Leslie Dawn Caliahan

Andrew W. Mellon Penn Faculty Fellow in the Humanities

20032004 Forum on Belief

Leslie Dawn Caliahan

Assistant Professor, Religious Studies

Wonderworking Power: Violence, Racial Difference and the Development of Pentecostal Religious Culture

How did a desire for power shape the religious and racial identities of early black Pentecostals prior to World War II? Callahan will study the development of the Black Pentecostal belief in empowerment through the Holy Spirit, which emerged against a backdrop of intense social, psychological, and physical violence, and may be read as a reflection of how many black Pentecostals dealt with their constant awareness of racial terror after Reconstruction.

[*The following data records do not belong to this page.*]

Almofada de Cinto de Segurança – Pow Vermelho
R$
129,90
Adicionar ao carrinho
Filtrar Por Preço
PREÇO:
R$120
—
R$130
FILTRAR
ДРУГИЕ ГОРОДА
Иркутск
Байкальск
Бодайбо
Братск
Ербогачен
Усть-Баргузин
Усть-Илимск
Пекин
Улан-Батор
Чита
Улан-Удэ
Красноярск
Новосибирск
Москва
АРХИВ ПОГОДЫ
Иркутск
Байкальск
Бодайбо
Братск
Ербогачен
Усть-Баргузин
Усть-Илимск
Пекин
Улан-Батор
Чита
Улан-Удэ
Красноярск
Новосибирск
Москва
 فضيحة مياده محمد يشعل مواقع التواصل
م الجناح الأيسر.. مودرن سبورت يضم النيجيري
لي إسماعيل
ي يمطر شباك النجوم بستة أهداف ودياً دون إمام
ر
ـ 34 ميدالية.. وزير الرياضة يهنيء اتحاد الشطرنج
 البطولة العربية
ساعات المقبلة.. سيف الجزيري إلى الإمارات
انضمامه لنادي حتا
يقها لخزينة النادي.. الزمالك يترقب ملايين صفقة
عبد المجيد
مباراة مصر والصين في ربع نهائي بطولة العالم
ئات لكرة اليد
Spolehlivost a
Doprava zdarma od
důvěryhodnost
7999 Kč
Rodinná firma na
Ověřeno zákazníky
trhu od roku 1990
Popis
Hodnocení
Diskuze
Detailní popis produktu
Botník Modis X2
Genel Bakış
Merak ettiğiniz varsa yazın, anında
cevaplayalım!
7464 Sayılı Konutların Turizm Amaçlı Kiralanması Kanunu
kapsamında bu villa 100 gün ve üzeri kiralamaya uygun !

While at the Forum, Callahan will focus on a study of the devotional life and ministry of Elizabeth J. Dabney in Philadelphia during the 1930s and 1940s. When Mother Dabney's husband began pastoral expansion into a "wicked" North Philadelphia neighborhood, she initiated an intensive three-year prayer ministry that would culminate in her success in "praying through," reaching the pinnacle of mystical contact with God. With this newfound entrée into God's glory, Mother Dabney translated her belief in God into the personal power to accomplish both spiritual and temporal goals, becoming a nationally recognized and financially prosperous evangelist. As Callahan proceeds with her research, she will trace how Mother Dabney's understanding of the threat of urban violence informed the development of this evangelical work.